Seit 2015 hat sich bei Papier-, Metall- und Kunststoffabfällen die recycelte Menge auf über 19 Millionen Tonnen verdoppelt. Der Maschinenhersteller Disan Hidrolik (www.disanhidrolik.com) produziert in Istanbul Anlagen speziell für die Trennung von Verpackungsabfällen (PET, Papier, Metall, Kunststoffe). Die Benli Recycling Group liefert schlüsselfertige Anlagen und Systeme für die Abfalltrennung. Das Unternehmen Burkasan (www.burkasan.com) bietet integrierte Lösungen für Abfallmanagement, Abfalltrennung und Wiedergewinnung und betreibt in der Freizone von Gemlik am Marmarameer eine Recyclinganlage für elektronische Abfälle. Eine weitere Anlage ist in Planung. Die Firma Marmara Geri Dönüsüm (MGD, www.mgdltd.com.tr) trennt und verwertet Metalle, Kabel und elektronische Geräte.

Die Gesellschaft KMK Paper (www.kmkpaper.com) recycelt in der südostanatolischen Provinz Kahramanmaras Papier.
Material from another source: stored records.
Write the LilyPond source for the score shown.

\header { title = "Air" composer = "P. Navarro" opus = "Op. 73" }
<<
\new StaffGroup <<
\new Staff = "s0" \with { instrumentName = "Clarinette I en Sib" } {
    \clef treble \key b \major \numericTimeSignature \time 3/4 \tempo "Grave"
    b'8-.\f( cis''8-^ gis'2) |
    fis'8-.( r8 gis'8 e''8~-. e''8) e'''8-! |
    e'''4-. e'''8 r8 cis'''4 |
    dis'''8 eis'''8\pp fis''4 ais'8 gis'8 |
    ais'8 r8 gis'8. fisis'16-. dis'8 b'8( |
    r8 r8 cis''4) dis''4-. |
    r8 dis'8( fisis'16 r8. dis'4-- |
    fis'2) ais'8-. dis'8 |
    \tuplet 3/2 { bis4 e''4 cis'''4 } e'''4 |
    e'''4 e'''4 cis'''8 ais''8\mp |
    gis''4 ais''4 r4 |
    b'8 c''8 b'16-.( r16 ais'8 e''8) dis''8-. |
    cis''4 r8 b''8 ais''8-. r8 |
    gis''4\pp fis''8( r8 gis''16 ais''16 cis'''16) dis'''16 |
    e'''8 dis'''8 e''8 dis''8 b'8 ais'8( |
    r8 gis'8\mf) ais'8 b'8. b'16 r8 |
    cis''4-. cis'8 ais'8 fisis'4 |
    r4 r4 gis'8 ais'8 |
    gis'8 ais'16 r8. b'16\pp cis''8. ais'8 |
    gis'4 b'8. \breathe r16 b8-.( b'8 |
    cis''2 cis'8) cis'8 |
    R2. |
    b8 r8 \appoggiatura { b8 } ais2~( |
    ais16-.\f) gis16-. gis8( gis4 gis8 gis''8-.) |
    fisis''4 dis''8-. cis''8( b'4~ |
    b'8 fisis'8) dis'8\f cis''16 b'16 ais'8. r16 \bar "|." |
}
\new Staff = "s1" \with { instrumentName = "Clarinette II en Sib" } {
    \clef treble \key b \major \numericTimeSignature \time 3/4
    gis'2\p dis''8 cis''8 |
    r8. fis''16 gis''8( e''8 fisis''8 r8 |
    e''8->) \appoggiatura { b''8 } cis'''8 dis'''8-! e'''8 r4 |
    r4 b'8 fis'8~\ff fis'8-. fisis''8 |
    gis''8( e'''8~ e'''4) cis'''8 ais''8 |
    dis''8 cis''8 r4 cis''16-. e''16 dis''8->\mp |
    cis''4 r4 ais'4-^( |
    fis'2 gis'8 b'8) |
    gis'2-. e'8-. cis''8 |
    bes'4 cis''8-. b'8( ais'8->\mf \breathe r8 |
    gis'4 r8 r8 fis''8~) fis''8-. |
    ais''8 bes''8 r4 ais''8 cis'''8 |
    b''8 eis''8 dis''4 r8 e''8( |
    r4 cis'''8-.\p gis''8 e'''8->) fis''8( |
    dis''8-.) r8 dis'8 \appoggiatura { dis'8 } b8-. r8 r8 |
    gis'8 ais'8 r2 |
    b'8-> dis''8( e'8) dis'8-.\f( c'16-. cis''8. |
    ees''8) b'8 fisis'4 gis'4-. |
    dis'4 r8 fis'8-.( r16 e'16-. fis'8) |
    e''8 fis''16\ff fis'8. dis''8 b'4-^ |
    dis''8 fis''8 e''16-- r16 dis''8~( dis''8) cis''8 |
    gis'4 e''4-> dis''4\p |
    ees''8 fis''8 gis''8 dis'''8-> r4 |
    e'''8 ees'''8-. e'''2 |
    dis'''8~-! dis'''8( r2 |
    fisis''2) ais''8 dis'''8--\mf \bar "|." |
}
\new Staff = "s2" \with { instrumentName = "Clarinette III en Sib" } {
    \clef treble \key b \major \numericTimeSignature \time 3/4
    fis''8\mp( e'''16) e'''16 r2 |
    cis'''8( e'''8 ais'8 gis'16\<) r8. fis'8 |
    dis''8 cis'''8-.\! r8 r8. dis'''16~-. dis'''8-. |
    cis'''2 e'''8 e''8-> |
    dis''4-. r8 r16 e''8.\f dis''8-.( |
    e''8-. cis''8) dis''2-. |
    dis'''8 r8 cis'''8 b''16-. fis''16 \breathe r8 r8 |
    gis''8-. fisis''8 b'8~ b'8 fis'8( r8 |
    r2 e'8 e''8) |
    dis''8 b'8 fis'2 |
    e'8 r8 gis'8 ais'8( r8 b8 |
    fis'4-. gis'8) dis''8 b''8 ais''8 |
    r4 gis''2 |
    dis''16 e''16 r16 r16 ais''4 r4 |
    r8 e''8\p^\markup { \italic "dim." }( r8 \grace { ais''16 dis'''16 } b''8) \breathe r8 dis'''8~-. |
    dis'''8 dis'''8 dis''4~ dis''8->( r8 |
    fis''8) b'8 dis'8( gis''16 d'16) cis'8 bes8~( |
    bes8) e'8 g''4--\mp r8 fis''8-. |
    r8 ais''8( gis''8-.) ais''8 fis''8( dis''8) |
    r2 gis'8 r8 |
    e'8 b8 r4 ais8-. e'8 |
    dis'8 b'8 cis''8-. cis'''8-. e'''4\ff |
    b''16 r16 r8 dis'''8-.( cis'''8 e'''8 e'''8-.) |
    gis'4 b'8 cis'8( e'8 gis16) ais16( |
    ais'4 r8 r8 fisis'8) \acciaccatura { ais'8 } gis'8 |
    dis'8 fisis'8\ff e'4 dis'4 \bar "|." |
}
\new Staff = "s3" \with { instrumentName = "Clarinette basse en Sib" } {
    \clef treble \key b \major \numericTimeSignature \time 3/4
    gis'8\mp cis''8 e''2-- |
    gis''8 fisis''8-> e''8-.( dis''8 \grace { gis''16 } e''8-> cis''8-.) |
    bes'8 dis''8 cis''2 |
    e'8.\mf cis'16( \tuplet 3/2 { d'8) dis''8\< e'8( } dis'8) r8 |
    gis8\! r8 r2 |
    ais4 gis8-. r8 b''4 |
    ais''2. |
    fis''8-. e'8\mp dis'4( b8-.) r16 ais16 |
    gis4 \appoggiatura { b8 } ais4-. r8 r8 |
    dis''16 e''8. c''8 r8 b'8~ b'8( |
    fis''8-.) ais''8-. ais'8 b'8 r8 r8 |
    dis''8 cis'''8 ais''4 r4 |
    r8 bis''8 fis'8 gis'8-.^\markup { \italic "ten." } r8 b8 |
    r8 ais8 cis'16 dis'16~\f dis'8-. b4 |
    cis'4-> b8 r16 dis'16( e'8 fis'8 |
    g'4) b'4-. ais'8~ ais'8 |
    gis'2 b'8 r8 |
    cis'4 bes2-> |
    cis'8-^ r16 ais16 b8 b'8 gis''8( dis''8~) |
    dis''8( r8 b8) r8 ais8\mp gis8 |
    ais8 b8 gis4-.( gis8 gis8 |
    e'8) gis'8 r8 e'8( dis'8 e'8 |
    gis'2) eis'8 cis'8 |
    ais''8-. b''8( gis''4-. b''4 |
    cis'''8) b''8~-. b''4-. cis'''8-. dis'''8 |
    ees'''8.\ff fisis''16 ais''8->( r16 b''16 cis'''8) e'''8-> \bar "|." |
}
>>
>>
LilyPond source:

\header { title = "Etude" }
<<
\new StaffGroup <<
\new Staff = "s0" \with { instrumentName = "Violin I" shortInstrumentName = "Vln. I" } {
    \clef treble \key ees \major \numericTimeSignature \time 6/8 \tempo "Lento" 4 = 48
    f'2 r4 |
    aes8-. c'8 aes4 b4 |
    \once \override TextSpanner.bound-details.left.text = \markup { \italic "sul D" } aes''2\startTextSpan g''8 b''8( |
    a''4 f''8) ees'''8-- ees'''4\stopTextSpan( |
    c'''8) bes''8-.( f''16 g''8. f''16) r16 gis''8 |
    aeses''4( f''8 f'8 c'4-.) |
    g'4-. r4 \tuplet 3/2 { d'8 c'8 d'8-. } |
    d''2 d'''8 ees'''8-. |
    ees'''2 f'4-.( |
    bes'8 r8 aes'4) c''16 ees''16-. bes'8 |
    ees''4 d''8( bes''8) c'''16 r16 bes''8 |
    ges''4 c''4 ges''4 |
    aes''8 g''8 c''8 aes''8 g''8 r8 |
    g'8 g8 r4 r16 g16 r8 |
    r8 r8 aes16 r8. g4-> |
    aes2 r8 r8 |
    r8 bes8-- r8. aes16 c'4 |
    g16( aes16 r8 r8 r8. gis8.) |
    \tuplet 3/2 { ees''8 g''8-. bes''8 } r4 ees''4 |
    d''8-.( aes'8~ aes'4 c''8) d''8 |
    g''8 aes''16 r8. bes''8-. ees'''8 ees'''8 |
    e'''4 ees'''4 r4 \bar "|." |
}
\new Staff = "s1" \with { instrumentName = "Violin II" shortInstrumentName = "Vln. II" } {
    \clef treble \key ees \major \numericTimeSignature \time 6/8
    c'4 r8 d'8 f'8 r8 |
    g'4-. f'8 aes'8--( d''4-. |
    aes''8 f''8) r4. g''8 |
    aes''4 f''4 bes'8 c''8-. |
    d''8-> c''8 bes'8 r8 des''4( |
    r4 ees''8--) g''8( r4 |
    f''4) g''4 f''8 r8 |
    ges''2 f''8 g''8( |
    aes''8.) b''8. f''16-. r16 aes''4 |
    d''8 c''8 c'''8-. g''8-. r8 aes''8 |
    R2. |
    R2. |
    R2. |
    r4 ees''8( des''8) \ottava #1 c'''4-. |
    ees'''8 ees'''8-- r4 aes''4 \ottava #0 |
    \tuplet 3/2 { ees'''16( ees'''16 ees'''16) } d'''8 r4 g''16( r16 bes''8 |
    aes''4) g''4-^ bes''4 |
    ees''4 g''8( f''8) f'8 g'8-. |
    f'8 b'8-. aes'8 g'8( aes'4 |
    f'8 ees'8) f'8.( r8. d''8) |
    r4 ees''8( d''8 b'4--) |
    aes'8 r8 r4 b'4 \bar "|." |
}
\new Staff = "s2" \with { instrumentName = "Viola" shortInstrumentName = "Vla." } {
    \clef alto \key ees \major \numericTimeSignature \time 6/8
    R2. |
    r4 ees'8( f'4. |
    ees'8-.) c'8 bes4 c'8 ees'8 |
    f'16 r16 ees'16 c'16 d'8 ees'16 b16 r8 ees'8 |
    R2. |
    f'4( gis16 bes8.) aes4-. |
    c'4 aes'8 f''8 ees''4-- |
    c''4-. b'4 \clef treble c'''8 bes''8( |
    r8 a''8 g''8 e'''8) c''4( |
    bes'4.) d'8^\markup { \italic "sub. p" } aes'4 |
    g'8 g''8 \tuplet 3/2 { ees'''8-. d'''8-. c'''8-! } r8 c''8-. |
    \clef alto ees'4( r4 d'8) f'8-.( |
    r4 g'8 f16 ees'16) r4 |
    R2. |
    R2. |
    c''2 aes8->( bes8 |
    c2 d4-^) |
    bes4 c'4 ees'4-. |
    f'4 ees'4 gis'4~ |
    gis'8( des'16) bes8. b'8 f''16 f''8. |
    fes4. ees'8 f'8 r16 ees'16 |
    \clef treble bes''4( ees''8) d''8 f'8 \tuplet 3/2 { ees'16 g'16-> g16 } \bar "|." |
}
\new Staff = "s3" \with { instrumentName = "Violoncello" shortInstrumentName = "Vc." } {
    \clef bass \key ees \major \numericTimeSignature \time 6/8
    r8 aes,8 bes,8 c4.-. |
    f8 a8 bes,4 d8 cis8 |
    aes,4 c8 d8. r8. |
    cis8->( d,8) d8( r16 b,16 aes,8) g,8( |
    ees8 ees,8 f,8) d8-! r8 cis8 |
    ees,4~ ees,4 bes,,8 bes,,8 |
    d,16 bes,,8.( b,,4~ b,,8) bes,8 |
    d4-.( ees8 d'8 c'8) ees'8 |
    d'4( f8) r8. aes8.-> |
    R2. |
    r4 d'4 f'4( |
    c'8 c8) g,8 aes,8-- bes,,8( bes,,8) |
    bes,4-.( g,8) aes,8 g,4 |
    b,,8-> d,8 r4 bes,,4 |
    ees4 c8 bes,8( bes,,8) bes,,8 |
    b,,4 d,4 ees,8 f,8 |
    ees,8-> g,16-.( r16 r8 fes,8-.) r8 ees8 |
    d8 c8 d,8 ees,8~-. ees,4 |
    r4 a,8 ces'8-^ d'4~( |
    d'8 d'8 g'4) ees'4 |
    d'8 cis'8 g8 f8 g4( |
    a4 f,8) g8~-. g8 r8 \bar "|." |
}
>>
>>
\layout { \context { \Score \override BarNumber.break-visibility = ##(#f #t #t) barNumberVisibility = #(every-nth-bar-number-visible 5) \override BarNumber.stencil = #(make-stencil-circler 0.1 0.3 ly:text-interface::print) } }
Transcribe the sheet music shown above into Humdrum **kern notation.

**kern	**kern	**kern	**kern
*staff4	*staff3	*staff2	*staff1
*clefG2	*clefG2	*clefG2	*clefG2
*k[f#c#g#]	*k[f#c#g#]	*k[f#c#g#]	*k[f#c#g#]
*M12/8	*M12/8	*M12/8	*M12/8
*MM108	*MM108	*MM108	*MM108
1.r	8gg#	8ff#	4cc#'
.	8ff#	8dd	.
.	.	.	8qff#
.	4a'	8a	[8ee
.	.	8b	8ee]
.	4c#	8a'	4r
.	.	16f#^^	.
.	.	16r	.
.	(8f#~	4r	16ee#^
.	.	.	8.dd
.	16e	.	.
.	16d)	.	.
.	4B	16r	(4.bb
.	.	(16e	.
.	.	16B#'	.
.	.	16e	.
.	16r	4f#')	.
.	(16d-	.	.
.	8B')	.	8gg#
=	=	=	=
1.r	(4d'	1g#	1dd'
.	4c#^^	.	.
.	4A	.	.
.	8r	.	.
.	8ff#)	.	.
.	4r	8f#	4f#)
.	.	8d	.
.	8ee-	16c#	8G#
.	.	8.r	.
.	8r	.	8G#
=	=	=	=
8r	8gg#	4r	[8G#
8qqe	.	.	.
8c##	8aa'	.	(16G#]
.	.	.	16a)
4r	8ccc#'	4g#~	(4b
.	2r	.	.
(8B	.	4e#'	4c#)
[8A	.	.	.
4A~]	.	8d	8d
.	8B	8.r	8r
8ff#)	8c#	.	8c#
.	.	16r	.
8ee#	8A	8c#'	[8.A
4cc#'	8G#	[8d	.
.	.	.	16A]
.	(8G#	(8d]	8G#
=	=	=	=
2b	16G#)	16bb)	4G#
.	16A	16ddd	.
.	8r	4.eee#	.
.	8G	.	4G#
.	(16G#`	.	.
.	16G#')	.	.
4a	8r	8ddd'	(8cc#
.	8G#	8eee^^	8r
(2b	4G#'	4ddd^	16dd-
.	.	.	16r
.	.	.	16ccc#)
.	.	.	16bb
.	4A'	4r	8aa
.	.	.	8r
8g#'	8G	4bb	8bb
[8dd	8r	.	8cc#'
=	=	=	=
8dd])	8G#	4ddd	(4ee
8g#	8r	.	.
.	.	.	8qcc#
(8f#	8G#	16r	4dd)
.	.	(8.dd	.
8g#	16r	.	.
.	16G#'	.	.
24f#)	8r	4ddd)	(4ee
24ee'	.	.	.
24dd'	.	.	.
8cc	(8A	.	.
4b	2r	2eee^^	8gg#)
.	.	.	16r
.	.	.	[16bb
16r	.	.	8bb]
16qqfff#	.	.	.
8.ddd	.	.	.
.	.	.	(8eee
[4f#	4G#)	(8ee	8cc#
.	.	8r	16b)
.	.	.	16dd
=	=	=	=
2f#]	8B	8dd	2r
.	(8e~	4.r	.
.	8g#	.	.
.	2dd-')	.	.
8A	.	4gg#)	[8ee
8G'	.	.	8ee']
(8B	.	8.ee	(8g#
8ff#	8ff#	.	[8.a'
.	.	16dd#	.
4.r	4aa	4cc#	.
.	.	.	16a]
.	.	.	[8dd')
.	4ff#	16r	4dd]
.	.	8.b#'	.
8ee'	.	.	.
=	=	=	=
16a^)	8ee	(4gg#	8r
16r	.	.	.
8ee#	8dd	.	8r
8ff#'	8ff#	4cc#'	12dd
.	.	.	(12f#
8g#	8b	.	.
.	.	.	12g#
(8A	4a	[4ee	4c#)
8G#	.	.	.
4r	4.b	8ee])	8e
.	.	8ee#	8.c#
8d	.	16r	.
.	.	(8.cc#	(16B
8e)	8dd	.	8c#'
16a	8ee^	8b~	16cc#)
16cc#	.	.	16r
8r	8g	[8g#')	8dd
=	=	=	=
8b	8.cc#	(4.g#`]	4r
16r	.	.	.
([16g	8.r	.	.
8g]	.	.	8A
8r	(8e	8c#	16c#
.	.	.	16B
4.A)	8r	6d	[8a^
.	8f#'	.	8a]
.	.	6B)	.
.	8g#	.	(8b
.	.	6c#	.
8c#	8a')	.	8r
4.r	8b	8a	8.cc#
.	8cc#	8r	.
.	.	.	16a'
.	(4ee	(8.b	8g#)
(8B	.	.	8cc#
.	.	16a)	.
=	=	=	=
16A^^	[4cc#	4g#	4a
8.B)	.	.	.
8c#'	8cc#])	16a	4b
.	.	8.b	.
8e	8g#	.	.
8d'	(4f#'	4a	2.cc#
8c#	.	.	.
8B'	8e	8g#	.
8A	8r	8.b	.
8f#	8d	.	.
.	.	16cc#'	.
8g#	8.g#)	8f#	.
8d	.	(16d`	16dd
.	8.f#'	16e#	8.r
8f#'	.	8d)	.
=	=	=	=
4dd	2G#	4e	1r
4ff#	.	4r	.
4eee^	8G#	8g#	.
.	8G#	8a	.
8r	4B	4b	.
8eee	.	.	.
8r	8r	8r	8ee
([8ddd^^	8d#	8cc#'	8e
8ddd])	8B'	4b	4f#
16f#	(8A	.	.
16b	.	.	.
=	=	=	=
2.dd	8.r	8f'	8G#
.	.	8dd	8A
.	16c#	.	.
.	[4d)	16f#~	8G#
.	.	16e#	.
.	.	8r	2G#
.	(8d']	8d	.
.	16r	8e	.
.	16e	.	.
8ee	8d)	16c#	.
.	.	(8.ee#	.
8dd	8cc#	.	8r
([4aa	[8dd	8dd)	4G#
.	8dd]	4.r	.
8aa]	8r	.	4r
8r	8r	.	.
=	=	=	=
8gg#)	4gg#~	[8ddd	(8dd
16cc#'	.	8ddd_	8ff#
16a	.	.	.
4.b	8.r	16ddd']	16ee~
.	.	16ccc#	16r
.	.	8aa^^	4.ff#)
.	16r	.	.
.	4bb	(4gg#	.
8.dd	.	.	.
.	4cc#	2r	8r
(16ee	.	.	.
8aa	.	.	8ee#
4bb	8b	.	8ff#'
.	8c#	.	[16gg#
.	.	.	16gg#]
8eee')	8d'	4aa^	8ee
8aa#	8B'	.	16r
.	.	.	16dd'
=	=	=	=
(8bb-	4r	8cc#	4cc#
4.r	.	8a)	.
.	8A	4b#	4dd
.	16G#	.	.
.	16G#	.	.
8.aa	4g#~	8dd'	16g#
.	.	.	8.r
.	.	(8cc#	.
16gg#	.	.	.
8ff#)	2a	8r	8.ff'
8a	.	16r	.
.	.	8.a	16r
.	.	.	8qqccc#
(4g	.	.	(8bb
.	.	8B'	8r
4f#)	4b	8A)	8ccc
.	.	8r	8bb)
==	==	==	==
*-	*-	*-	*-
Die Kapazitäten in der Papierrückgewinnung können wegen des ineffizienten Sammelsystems nicht voll genutzt werden. Wie Mustafa Saral, Präsident des Verbandes für Papierrecycling AGED, informiert, können jährlich etwa vier Millionen Tonnen Papierabfälle nicht verwertet werden. Die Papierrecyclingrate verharrt auf 50 Prozent. Um die Kapazitäten auszulasten, werden verstärkt Papierabfälle importiert. 2017 sollen diese mindestens 700.000 Tonnen erreichen. Letztes Jahr waren es 500.000 und 2015 etwa 250.000 Tonnen.

Anstrengungen beim Reifenrecycling

Das Unternehmen MTM in der südostanatolischen Provinz Gaziantep ist in der Wiedergewinnung von Kunststoffen tätig. Als Recyclingprodukte bietet MTM niedrig- und hochverdichtetes Polyethylen (LDPE, HDPE) sowie Polypropylen (PP) an. Der Hersteller von Kunststoffrohren Mira Geri Dönüsüm (www.mirarecycle.com) aus Kayseri will ab 2018 durch die Verwertung von PET-Abfällen Polyestergarne produzieren. Anstrengungen unternimmt auch der Verband der Reifenindustrie „Lasder“. 2016 wurden insgesamt 137.000 Tonnen Auto-Altreifen wiederverwertet. Im laufenden Jahr sollen es 160.000 Tonnen werden. Inzwischen sind 30 lizensierte Firmen mit Granulations- und Pyrolyseanlagen im Recycling von Reifen aktiv. Außerdem setzen mindestens zehn Zementwerke Altreifen als zusätzlichen Brennstoff bei der Produktion ein.

Im letzten Jahr gründete der Konzern Sisecam (www.sisecam.com.tr) zur Förderung des Glasrecyclings im Joint Venture mit der Europäischen Entwicklungsbank EBRD die Tochterfirma Sisecam Cevre Sistemleri. Das Unternehmen soll Finanzierungen für die Modernisierung von Wiedergewinnungsbetrieben im Glassektor bereitstellen. Die in die Wiedergewinnung eingehenden Abfälle bestehen laut Fachverband der Wiedergewinnungsindustrie Geksander zu 43 Prozent aus Papier, zu 27 Prozent aus Kunststoffen, zu zwölf Prozent aus Glas, zu acht Prozent aus Textilprodukten, zu vier Prozent aus Metallen und zu sechs Prozent aus anderen Materialien.